__Extracted data entries__:
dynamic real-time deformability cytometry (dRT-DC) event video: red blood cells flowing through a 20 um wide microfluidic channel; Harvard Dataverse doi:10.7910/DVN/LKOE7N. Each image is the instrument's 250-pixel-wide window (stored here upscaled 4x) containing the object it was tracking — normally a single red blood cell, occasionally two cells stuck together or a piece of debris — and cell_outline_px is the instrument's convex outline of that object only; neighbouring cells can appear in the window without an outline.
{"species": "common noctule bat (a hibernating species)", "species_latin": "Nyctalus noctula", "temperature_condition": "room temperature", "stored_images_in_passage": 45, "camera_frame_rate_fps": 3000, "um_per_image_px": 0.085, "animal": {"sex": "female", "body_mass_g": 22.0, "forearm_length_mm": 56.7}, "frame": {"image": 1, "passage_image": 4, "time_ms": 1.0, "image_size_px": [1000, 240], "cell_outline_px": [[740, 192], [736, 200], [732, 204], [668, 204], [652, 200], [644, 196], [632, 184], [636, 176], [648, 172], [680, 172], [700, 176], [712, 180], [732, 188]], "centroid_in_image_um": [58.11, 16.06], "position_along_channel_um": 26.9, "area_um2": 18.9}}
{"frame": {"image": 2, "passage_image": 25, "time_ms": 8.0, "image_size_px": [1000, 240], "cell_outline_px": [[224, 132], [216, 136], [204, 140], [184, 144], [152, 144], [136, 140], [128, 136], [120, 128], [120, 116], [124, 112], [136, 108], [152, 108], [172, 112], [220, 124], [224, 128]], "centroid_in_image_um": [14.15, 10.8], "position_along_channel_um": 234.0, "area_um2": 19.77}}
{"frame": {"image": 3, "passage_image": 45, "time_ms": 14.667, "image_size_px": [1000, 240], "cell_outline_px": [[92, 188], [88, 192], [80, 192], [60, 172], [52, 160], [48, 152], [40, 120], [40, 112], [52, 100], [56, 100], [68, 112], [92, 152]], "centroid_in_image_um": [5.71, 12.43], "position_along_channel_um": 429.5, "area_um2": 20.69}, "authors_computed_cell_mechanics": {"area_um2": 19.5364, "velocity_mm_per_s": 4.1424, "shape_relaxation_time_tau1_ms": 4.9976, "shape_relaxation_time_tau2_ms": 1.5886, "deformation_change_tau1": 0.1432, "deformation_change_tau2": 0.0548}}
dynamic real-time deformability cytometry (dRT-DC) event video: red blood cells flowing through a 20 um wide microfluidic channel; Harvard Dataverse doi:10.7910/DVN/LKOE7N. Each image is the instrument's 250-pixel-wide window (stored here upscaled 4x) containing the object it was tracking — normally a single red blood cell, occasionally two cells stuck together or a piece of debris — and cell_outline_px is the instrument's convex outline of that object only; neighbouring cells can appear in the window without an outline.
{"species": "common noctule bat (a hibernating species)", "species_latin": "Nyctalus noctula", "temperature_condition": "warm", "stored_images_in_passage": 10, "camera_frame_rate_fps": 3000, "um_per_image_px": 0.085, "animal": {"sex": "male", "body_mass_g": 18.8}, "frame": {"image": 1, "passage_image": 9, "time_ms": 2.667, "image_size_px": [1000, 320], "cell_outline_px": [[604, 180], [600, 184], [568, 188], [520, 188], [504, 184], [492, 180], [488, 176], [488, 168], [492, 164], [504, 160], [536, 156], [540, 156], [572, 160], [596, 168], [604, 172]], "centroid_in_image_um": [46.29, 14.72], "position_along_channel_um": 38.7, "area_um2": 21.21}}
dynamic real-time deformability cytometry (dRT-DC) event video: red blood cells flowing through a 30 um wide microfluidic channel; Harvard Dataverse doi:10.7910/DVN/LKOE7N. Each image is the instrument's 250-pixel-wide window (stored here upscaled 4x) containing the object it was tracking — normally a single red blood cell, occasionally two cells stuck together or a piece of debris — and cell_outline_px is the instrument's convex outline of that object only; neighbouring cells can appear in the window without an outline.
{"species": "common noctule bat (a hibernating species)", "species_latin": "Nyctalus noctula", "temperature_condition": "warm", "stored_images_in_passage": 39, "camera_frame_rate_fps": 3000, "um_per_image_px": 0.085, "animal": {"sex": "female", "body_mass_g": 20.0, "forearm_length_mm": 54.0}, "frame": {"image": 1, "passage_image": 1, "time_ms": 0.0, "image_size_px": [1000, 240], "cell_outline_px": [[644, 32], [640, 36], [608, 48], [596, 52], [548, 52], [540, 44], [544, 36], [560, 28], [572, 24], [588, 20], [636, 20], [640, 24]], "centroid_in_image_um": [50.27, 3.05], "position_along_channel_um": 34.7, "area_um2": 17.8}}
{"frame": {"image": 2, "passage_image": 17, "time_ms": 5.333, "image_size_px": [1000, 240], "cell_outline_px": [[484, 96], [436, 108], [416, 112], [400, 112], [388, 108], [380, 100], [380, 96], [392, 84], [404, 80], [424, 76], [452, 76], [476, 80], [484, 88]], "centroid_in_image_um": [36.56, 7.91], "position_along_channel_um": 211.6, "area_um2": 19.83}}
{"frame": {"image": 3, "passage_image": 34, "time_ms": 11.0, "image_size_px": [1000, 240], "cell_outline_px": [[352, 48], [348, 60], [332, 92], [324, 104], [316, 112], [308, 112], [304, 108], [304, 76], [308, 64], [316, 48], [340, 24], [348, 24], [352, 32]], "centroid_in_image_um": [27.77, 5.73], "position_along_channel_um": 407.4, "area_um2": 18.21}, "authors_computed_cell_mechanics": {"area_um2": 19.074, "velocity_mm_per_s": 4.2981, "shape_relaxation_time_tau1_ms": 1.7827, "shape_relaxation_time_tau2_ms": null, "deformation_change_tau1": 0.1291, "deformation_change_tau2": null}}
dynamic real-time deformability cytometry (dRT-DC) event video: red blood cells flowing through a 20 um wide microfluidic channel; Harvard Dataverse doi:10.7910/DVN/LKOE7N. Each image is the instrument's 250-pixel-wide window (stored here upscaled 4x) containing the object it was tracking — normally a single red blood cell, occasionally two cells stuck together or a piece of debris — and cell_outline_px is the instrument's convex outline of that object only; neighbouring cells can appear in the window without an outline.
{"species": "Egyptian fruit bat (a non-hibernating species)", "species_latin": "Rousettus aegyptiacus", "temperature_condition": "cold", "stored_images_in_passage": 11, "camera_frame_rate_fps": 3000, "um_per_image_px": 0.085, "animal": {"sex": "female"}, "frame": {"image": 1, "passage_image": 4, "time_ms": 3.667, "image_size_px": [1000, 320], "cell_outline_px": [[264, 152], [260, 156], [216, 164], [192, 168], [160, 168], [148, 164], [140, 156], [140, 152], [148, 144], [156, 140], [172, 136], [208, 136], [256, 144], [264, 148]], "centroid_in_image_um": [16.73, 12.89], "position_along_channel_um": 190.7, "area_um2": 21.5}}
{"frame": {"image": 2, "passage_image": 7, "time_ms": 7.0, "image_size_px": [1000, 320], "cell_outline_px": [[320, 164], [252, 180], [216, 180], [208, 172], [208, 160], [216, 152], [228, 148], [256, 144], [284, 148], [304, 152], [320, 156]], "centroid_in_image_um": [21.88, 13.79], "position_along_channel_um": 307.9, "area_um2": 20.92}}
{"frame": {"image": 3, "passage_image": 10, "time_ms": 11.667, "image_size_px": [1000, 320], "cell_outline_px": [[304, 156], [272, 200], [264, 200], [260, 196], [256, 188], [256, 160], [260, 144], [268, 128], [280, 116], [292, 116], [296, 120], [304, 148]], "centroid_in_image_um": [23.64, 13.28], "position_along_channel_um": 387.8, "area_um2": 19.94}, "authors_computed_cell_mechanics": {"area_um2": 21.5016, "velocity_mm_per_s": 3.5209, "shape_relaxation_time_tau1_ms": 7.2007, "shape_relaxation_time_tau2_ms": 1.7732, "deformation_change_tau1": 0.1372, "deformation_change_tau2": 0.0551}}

__Exercise aim__: Transcribe the material above in its entirety. Match it exactly.

__Task result__:
dynamic real-time deformability cytometry (dRT-DC) event video: red blood cells flowing through a 20 um wide microfluidic channel; Harvard Dataverse doi:10.7910/DVN/LKOE7N. Each image is the instrument's 250-pixel-wide window (stored here upscaled 4x) containing the object it was tracking — normally a single red blood cell, occasionally two cells stuck together or a piece of debris — and cell_outline_px is the instrument's convex outline of that object only; neighbouring cells can appear in the window without an outline.
{"species": "common noctule bat (a hibernating species)", "species_latin": "Nyctalus noctula", "temperature_condition": "room temperature", "stored_images_in_passage": 45, "camera_frame_rate_fps": 3000, "um_per_image_px": 0.085, "animal": {"sex": "female", "body_mass_g": 22.0, "forearm_length_mm": 56.7}, "frame": {"image": 1, "passage_image": 4, "time_ms": 1.0, "image_size_px": [1000, 240], "cell_outline_px": [[740, 192], [736, 200], [732, 204], [668, 204], [652, 200], [644, 196], [632, 184], [636, 176], [648, 172], [680, 172], [700, 176], [712, 180], [732, 188]], "centroid_in_image_um": [58.11, 16.06], "position_along_channel_um": 26.9, "area_um2": 18.9}}
{"frame": {"image": 2, "passage_image": 25, "time_ms": 8.0, "image_size_px": [1000, 240], "cell_outline_px": [[224, 132], [216, 136], [204, 140], [184, 144], [152, 144], [136, 140], [128, 136], [120, 128], [120, 116], [124, 112], [136, 108], [152, 108], [172, 112], [220, 124], [224, 128]], "centroid_in_image_um": [14.15, 10.8], "position_along_channel_um": 234.0, "area_um2": 19.77}}
{"frame": {"image": 3, "passage_image": 45, "time_ms": 14.667, "image_size_px": [1000, 240], "cell_outline_px": [[92, 188], [88, 192], [80, 192], [60, 172], [52, 160], [48, 152], [40, 120], [40, 112], [52, 100], [56, 100], [68, 112], [92, 152]], "centroid_in_image_um": [5.71, 12.43], "position_along_channel_um": 429.5, "area_um2": 20.69}, "authors_computed_cell_mechanics": {"area_um2": 19.5364, "velocity_mm_per_s": 4.1424, "shape_relaxation_time_tau1_ms": 4.9976, "shape_relaxation_time_tau2_ms": 1.5886, "deformation_change_tau1": 0.1432, "deformation_change_tau2": 0.0548}}
dynamic real-time deformability cytometry (dRT-DC) event video: red blood cells flowing through a 20 um wide microfluidic channel; Harvard Dataverse doi:10.7910/DVN/LKOE7N. Each image is the instrument's 250-pixel-wide window (stored here upscaled 4x) containing the object it was tracking — normally a single red blood cell, occasionally two cells stuck together or a piece of debris — and cell_outline_px is the instrument's convex outline of that object only; neighbouring cells can appear in the window without an outline.
{"species": "common noctule bat (a hibernating species)", "species_latin": "Nyctalus noctula", "temperature_condition": "warm", "stored_images_in_passage": 10, "camera_frame_rate_fps": 3000, "um_per_image_px": 0.085, "animal": {"sex": "male", "body_mass_g": 18.8}, "frame": {"image": 1, "passage_image": 9, "time_ms": 2.667, "image_size_px": [1000, 320], "cell_outline_px": [[604, 180], [600, 184], [568, 188], [520, 188], [504, 184], [492, 180], [488, 176], [488, 168], [492, 164], [504, 160], [536, 156], [540, 156], [572, 160], [596, 168], [604, 172]], "centroid_in_image_um": [46.29, 14.72], "position_along_channel_um": 38.7, "area_um2": 21.21}}
dynamic real-time deformability cytometry (dRT-DC) event video: red blood cells flowing through a 30 um wide microfluidic channel; Harvard Dataverse doi:10.7910/DVN/LKOE7N. Each image is the instrument's 250-pixel-wide window (stored here upscaled 4x) containing the object it was tracking — normally a single red blood cell, occasionally two cells stuck together or a piece of debris — and cell_outline_px is the instrument's convex outline of that object only; neighbouring cells can appear in the window without an outline.
{"species": "common noctule bat (a hibernating species)", "species_latin": "Nyctalus noctula", "temperature_condition": "warm", "stored_images_in_passage": 39, "camera_frame_rate_fps": 3000, "um_per_image_px": 0.085, "animal": {"sex": "female", "body_mass_g": 20.0, "forearm_length_mm": 54.0}, "frame": {"image": 1, "passage_image": 1, "time_ms": 0.0, "image_size_px": [1000, 240], "cell_outline_px": [[644, 32], [640, 36], [608, 48], [596, 52], [548, 52], [540, 44], [544, 36], [560, 28], [572, 24], [588, 20], [636, 20], [640, 24]], "centroid_in_image_um": [50.27, 3.05], "position_along_channel_um": 34.7, "area_um2": 17.8}}
{"frame": {"image": 2, "passage_image": 17, "time_ms": 5.333, "image_size_px": [1000, 240], "cell_outline_px": [[484, 96], [436, 108], [416, 112], [400, 112], [388, 108], [380, 100], [380, 96], [392, 84], [404, 80], [424, 76], [452, 76], [476, 80], [484, 88]], "centroid_in_image_um": [36.56, 7.91], "position_along_channel_um": 211.6, "area_um2": 19.83}}
{"frame": {"image": 3, "passage_image": 34, "time_ms": 11.0, "image_size_px": [1000, 240], "cell_outline_px": [[352, 48], [348, 60], [332, 92], [324, 104], [316, 112], [308, 112], [304, 108], [304, 76], [308, 64], [316, 48], [340, 24], [348, 24], [352, 32]], "centroid_in_image_um": [27.77, 5.73], "position_along_channel_um": 407.4, "area_um2": 18.21}, "authors_computed_cell_mechanics": {"area_um2": 19.074, "velocity_mm_per_s": 4.2981, "shape_relaxation_time_tau1_ms": 1.7827, "shape_relaxation_time_tau2_ms": null, "deformation_change_tau1": 0.1291, "deformation_change_tau2": null}}
dynamic real-time deformability cytometry (dRT-DC) event video: red blood cells flowing through a 20 um wide microfluidic channel; Harvard Dataverse doi:10.7910/DVN/LKOE7N. Each image is the instrument's 250-pixel-wide window (stored here upscaled 4x) containing the object it was tracking — normally a single red blood cell, occasionally two cells stuck together or a piece of debris — and cell_outline_px is the instrument's convex outline of that object only; neighbouring cells can appear in the window without an outline.
{"species": "Egyptian fruit bat (a non-hibernating species)", "species_latin": "Rousettus aegyptiacus", "temperature_condition": "cold", "stored_images_in_passage": 11, "camera_frame_rate_fps": 3000, "um_per_image_px": 0.085, "animal": {"sex": "female"}, "frame": {"image": 1, "passage_image": 4, "time_ms": 3.667, "image_size_px": [1000, 320], "cell_outline_px": [[264, 152], [260, 156], [216, 164], [192, 168], [160, 168], [148, 164], [140, 156], [140, 152], [148, 144], [156, 140], [172, 136], [208, 136], [256, 144], [264, 148]], "centroid_in_image_um": [16.73, 12.89], "position_along_channel_um": 190.7, "area_um2": 21.5}}
{"frame": {"image": 2, "passage_image": 7, "time_ms": 7.0, "image_size_px": [1000, 320], "cell_outline_px": [[320, 164], [252, 180], [216, 180], [208, 172], [208, 160], [216, 152], [228, 148], [256, 144], [284, 148], [304, 152], [320, 156]], "centroid_in_image_um": [21.88, 13.79], "position_along_channel_um": 307.9, "area_um2": 20.92}}
{"frame": {"image": 3, "passage_image": 10, "time_ms": 11.667, "image_size_px": [1000, 320], "cell_outline_px": [[304, 156], [272, 200], [264, 200], [260, 196], [256, 188], [256, 160], [260, 144], [268, 128], [280, 116], [292, 116], [296, 120], [304, 148]], "centroid_in_image_um": [23.64, 13.28], "position_along_channel_um": 387.8, "area_um2": 19.94}, "authors_computed_cell_mechanics": {"area_um2": 21.5016, "velocity_mm_per_s": 3.5209, "shape_relaxation_time_tau1_ms": 7.2007, "shape_relaxation_time_tau2_ms": 1.7732, "deformation_change_tau1": 0.1372, "deformation_change_tau2": 0.0551}}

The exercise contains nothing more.